Décès de Jacques Chirac: le dernier “grand président” de la Vème République en France

L’ancien Président Jacques Chirac, à la tête de la République Française pendant près de douze années consécutives, est décédé ce jeudi 25 septembre à l’âge de 86 ans. Retour sur cette personnalité singulière et ambiguë.

Jacques Chirac était avant tout le produit d’une époque. Il était le dernier président français dont la carrière avait commencé du temps où le Général de Gaulle était encore au pouvoir. Après être passé sur les bancs de Sciences Po et de l’ENA, il intègre les hautes fonctions publiques avec un poste à la Cour des Comptes à l’âge de 27 ans. Il incarne d’abord les années prospères de 1960 à 1970, puis les crises successives à partir des années 80.

Débordant de charme, d’énergie et de panache, Jacques Chirac, du haut de son mètre 89, a su cultiver tout au long de sa carrière une image d’homme accessible et spontané : aussi à l’aise au milieu du salon de l’agriculture qu’à une conférence diplomatique. Passionné par les civilisations lointaines, grand japonophile, il laisse derrière lui l’imposant musée du Quai Branly au pied de la Tour Eiffel : l’un des rares musées parisiens exclusivement réservé aux Arts de l’Afrique, des Amériques, de l’Asie et de l’Océanie. Jovial, charismatique, voyou, et grand humaniste, il était l’une des personnalités politiques les plus aimées des français, et ceux de toutes les générations. Icone hipster, plusieurs lignes de vêtements ont même été lancées à son effigie. Tee-shirt et sweats le dépeignant sauter un portillon de métro en costume/cravate ou fumer d’une façon nonchalante étaient en vogue chez les adolescents.

Pourtant, c’est seulement après s’être retiré de la vie politique en 2007 que Jacques Chirac a bénéficié d’un grand regain de popularité.

Jacques Chirac en 1997

Président des contradictions, oxymore sur pieds, Chirac était un habitué du zigzag politique. D’abord à l’extrême gauche pendant ses années étudiantes, il devient par la suite pompidolien, néogaulliste, un temps travailliste « à la française » puis libéral dur. Il fonde l’UMP en 2002 ; le parti d’une droite fière et républicaine, férocement opposé au Front National, mais se laisse toutefois aller à des tirades populistes sur des plateaux télévisés.

On se souviendra des points forts de ses mandats.

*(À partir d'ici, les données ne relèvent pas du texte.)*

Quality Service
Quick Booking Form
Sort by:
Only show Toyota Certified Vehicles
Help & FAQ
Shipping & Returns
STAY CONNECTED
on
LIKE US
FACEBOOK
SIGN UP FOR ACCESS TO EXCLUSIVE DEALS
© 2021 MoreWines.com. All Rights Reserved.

En 1995, il reconnait pour la première fois la responsabilité de l’Etat Français dans les crimes nazis perpétrés pendant la Seconde Guerre Mondiale. Chirac reste aussi un NON à l’invasion de l’Iraq par les Etats-Unis en 2003, et un soutien à Simone Veil pendant son combat pour la dépénalisation de l’avortement. On se souviendra également de sa formule, prononcée au sommet de Johannesburhg en 2002 : « Notre maison brûle et nous regardons ailleurs », formule qui retentit encore en septembre 2019, le jour d’une grève mondiale d’étudiants pour climat.

Pourtant, son bilan reste mitigé. En 2007, après 40 ans au sommet de la vie politique et deux mandats présidentiels, sa popularité s’essouffle. Sur le plan international, on lui reproche une politique trop interventionniste en Afrique. A l’intérieur, on l’accuse d’être le procureur de la « fracture sociale », laissant derrière lui une France criblée de dettes et un chômage en hausse. Soupçonné d’emplois fictifs à la mairie de Paris, une enquête est ouverte lorsqu’il se retire de ses fonctions présidentielles : Jacques Chirac sera condamné à deux ans de prison avec sursis.

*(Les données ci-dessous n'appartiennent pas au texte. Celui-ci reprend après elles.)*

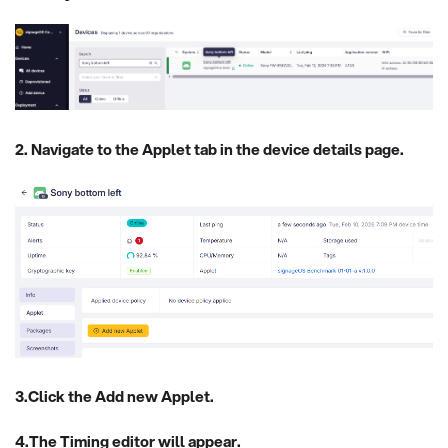
2. Navigate to the Applet tab in the device details page.
3.Click the Add new Applet.
4.The Timing editor will appear.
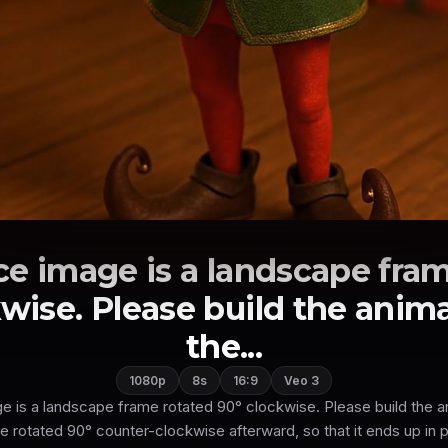
ce image is a landscape fram
wise. Please build the anima
the...
1080p
8s
16:9
Veo 3
 is a landscape frame rotated 90° clockwise. Please build the an
be rotated 90° counter-clockwise afterward, so that it ends up in po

Après une douche de critiques, ses apparitions se font de plus en plus rares. Au pouvoir lui succède le controversé Nicolas Sarkosy, puis un François Hollande qui peine à endosser la stature de Président. Progressivement, Chirac bénéficie d’un regain de popularité parmi les Français et émane comme le dernier « grand président » de la Vème. Cette affection particulière pour l’ancien chef d’Etat révèle une certaine nostalgie illusoire des Français qui, près d’un demi-siècle après le Général de Gaulle, sont toujours en quête d’un « père de la Nation ».

Aujourd’hui, son décès bouleverse le pays et immobilise les médias. Une journée de deuil national a été fixée pour le lundi 30 septembre tandis qu’un hommage populaire lui sera rendu le dimanche 29 aux Invalides. « Le Président Jacques Chirac entre dans l’histoire et manquera à chacun d’entre nous » a déclaré Emmanuel Macron.